Cryosurgical treatment of various tumors including malignant and benign breast disease, lung cancer, pancreatic cancer, and renal cell carcinoma has been reported in the literature. The hypothesized advantages of cryosurgery include improved local control and benefits common to any minimally invasive procedure (eg, preserving normal organ tissue, decreasing morbidity, decreasing length of hospitalization).

Summary of Evidence

For individuals who have solid tumors (located in areas of the breast, lung, pancreas, kidney, or bone) who receive cryosurgical ablation, the evidence includes nonrandomized comparative studies, case series, and systematic reviews of these nonrandomized studies. Relevant outcomes are overall survival, disease-specific survival, quality of life, and treatment-related morbidity.

There is a lack of randomized controlled trials and high-quality comparative studies to determine the efficacy and comparative effectiveness of cryoablation. The largest amount of evidence assesses renal cell carcinoma in select patients (ie, those with small tumors who are not surgical candidates, or those who have baseline renal insufficiency of such severity that standard


surgical procedures would impair their kidney function).
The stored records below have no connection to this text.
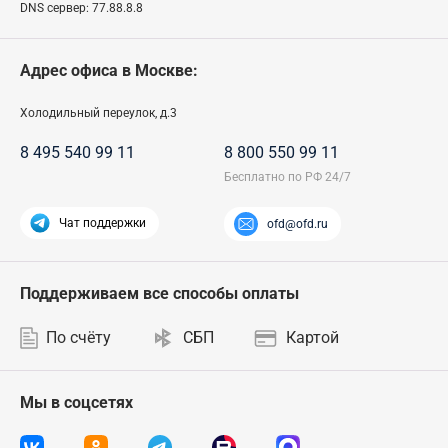
DNS сервер:
77.88.8.8
Адрес офиса в Москве:
Холодильный переулок, д.3
8 495 540 99 11
8 800 550 99 11
Чат поддержки
ofd@ofd.ru
Поддерживаем все способы оплаты
По счёту
СБП
Картой
Мы в соцсетях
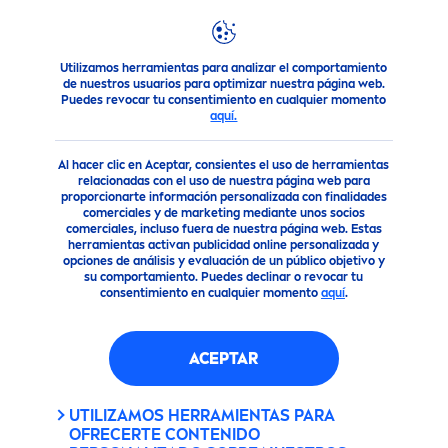
Utilizamos herramientas para analizar el comportamiento
Consejo
Protección Solar
Reco
men
daciones de protecció
de nuestros usuarios para optimizar nuestra página web.
Puedes revocar tu consentimiento en cualquier momento
aquí.
Al hacer clic en Aceptar, consientes el uso de herramientas
relacionadas con el uso de nuestra página web para
proporcionarte información personalizada con finalidades
comerciales y de marketing mediante unos socios
comerciales, incluso fuera de nuestra página web. Estas
herramientas activan publicidad online personalizada y
opciones de análisis y evaluación de un público objetivo y
su comportamiento. Puedes declinar o revocar tu
consentimiento en cualquier momento
aquí
.
ACEPTAR
UTILIZAMOS HERRAMIENTAS PARA
OFRECERTE CONTENIDO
Cryoablation results in short-term tumor control and less morbidity than surgical resection, but long-term outcomes may be inferior to surgery. For other indications, there is less evidence, with single-arm series reporting high rates of local control. Due to the lack of prospective controlled trials, it is difficult to conclude that cryoablation improves outcomes for any indication better than alternative treatments. The evidence is insufficient to determine the effects of the technology on health outcomes. However, based on clinical input, cryosurgical ablation of benign breast fibroadenomas is considered medically necessary when criteria are met.